Paraguay and Türkiye meet today at Levi’s Stadium in Santa Clara, California, with both teams staring down elimination after opening-match defeats. It’s a Group D fixture where the loser’s World Cup is essentially over. But for the crypto industry, every single match in this expanded 48-team tournament is a different kind of high-stakes game: a months-long, globally televised advertisement for digital assets.

Crypto’s World Cup starting lineup

On June 9, Kraken was announced as FIFA’s first dedicated crypto exchange supporter. That’s not a jersey patch or a halftime logo. It’s a structural partnership that embeds a major exchange into the operational fabric of the world’s most-watched sporting event.

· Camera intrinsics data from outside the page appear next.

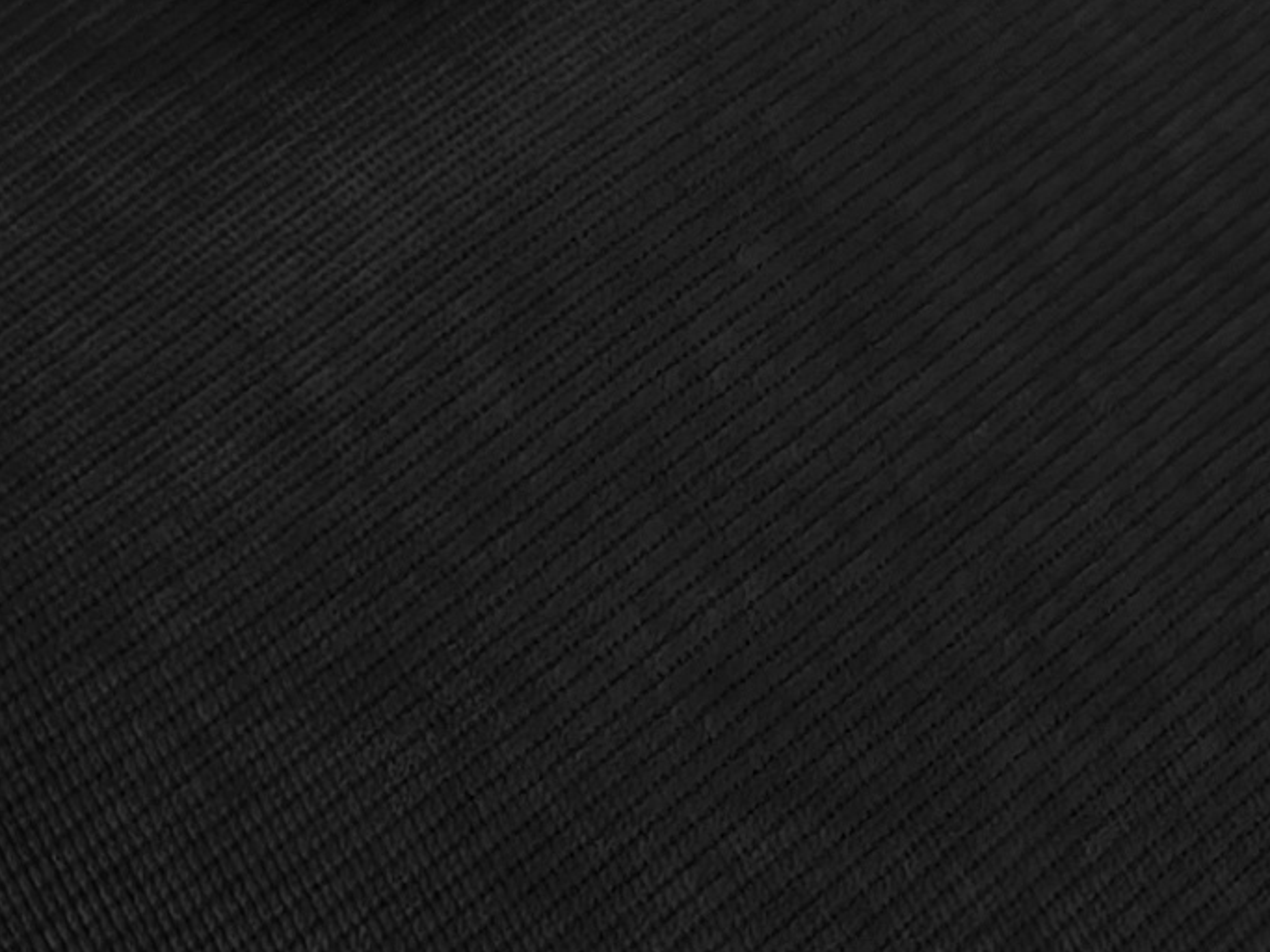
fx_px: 5062
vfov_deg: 10.7
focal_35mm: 138
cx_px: -2460
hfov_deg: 10.5
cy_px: 20
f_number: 1.75
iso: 114
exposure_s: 1/100
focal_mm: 8.67
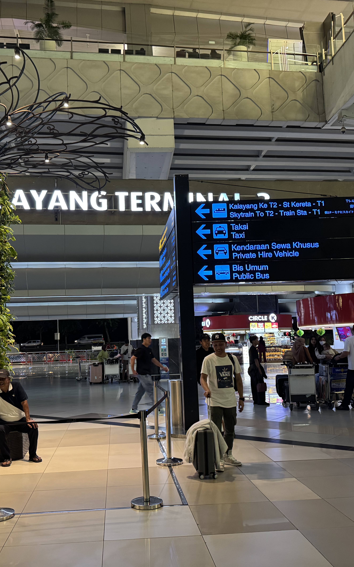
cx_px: 142
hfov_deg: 37.1
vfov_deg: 56.7
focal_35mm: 34
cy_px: 283
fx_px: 525
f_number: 1.78
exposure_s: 1/50
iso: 320
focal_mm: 6.76
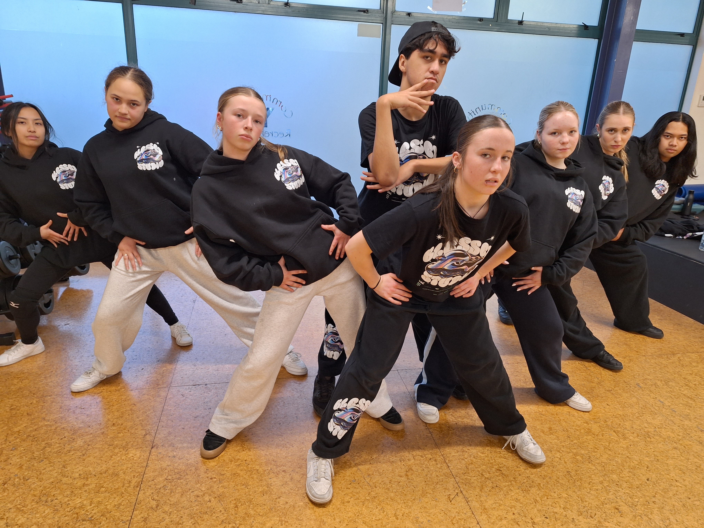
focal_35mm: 23
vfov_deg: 58.9
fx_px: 468
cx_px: 352
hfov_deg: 73.9
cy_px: 264
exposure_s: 1/50
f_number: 1.8
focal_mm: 5.54
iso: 125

Then there’s Chiliz, which has committed between $50 million and $100 million to fan engagement initiatives in the US market. The company operates Socios.com, a platform that lets fans buy team-specific tokens and participate in polls, rewards programs, and other engagement tools powered by the CHZ token.

FIFA itself is running blockchain infrastructure on Avalanche. FIFA Collect, the organization’s digital collectibles platform, and its priority access tokens are built on the AVAX network. That initiative has been live since its 2025 rollout, meaning this isn’t a rushed World Cup gimmick. It’s infrastructure that’s had time to be stress-tested before billions of eyeballs arrive.